Rofin-Sinar, a leader in the industrial CO2 laser market, made a big splash about fibre lasers during the show. The company is pushing the power of its industrial fibre laser systems up to 2 kW, making them suitable for more classical cutting and welding as well as for new applications such as remote cutting. Worth noting is that it is pushing fibre lasers well into the kilowatt domain, whereas rival Trumpf currently offers 400 W and appears to be leaving the kilowatt range to its conventional, yet successful, disc lasers – at least for now.
Another turnkey materials processing vendor not placing all bets on the new horse is Lasag AG, a Swiss manufacturer of laser precision processing with either lamp-pumped Nd:YAG or diode-pumped fibre lasers. The company’s CFS series comes as a complete laser solution, incorporating 50- to 200-W water-cooled fibre lasers with high-power stability, beam delivery, customized processing optics and laser control as well as customized options for cutting and welding when making medical devices, electronics and watches.
Fibre lasers such as this water-cooled system from Lasag AG offer high power stability, beam delivery, customized processing optics and laser control. The CFS Cut was specifically designed for processing of thin-walled metallic parts such as medical stents, with a cut width of under 20 μm.

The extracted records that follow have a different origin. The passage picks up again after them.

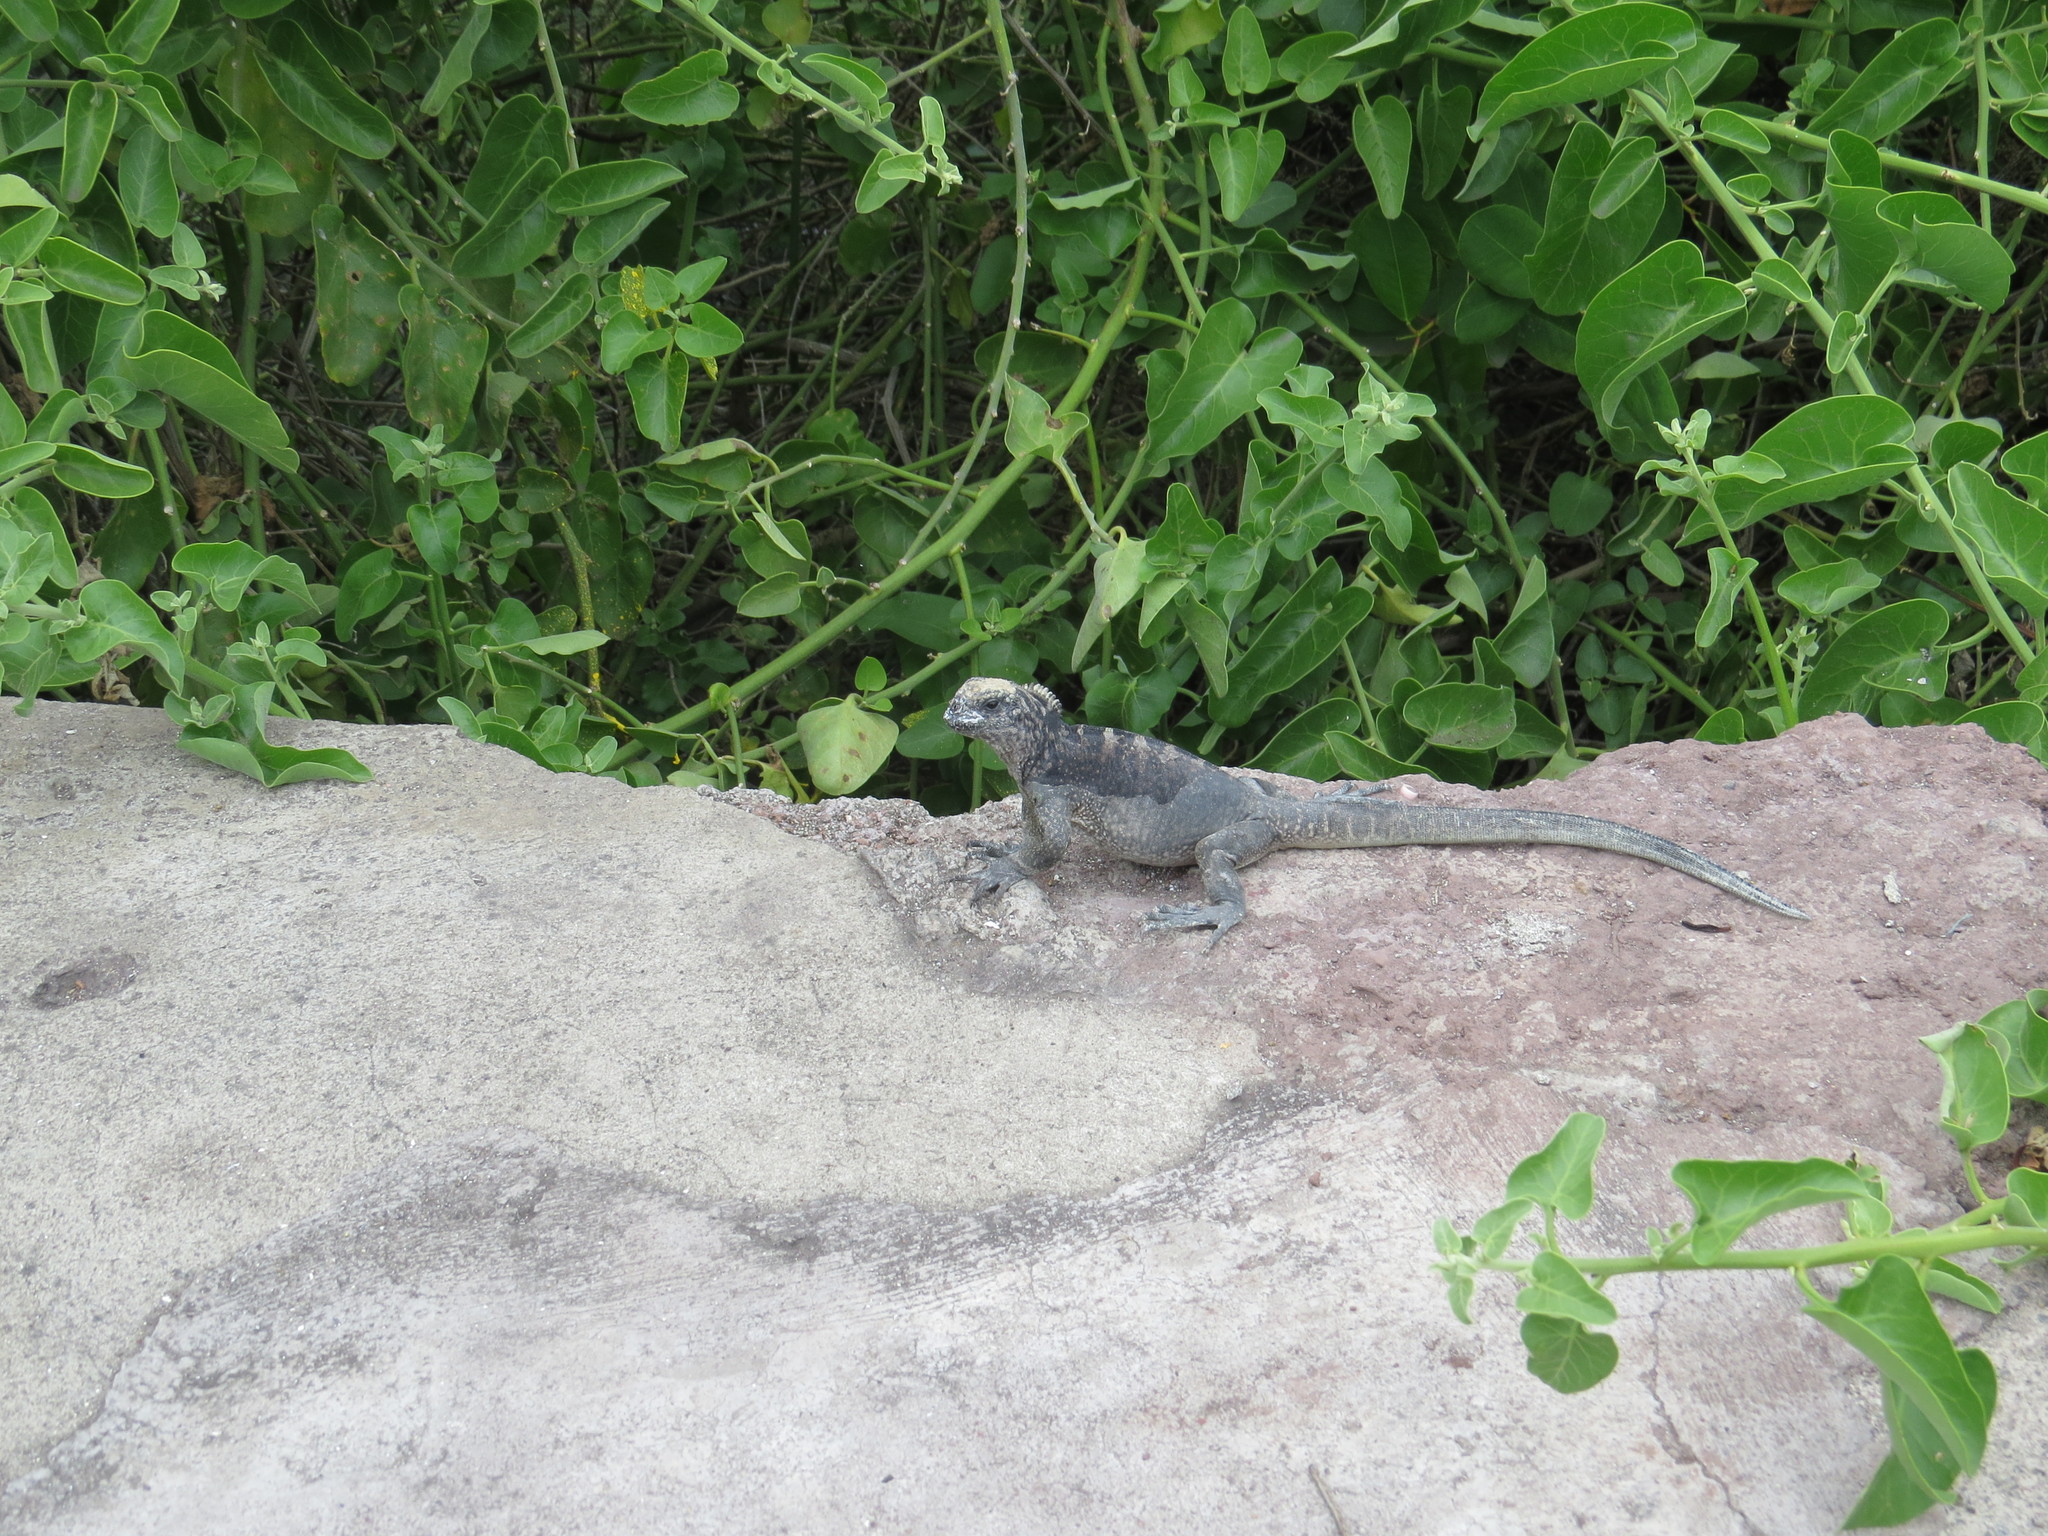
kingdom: Animalia
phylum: Chordata
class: Squamata
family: Iguanidae
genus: Amblyrhynchus
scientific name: Amblyrhynchus cristatus
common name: Marine iguana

Another area where “old” and “new” argue the merits of change is laser annealing in LCD screen production and similar semiconductor processes. In this case, the defender clearly is the excimer laser, for which improvements have been made by Coherent with regard to reliability, simple operation and cost of ownership. But frequency-doubled solid-state laser makers say they can do better.
A related area that drew attention at the show was lasers in photovoltaics production. For this, many manufacturing jobs are done best by lasers – edge isolation, silicon cutting, marking, drilling and thin-film removal – and in particular for thin-film solar cells, which are sensitive to mechanical handling. A variety of lasers compete for these jobs and, as usual, many parameters beyond power and beam quality must be considered, including wavelength or repetition rate and pulse width. The jury is still out on quite a few applications for this growing market, in which, unlike most others, it is not about one laser replacing the other.
In manufacturing thin-film solar cells – and in some other areas where power is needed in precisely the right spot – short-pulse and ultrashort-pulse lasers are likely to gain commercial relevance in manufacturing. They will not compete with the big guys, where power and beam quality are at the top of the wish list, but they have their sweet spot wherever small impact on surrounding areas is required, which is key to ultraprecision processing in various areas of application. Whether in medicine, electronics, aerospace or solar technology, thin coatings can be removed, fibre-reinforced plastics drilled and ceramic components’ surfaces structured.
Femtoseconds are the shortest that lasers pulse these days (see Photonics.com story on Congress opening), and most commercial short pulse lasers use picoseconds. A wider use of femtosecond lasers is limited by the costs connected with the complex optical modules required and by the average output, which is currently limited to below 100 W on commercial systems. This could change with the Fraunhofer Institute for Laser Technology ILT’s development of a 400-W femtosecond laser based on its InnoSlab technology.
Exciting progress is coming our way in lasers in manufacturing, in particular fibre-coupled, directly applied diode and fibre lasers. However, as usual in this field, even somewhat aged technologies will continue to be optimized and demanded, and various generations of lasers will co-exist for the same application.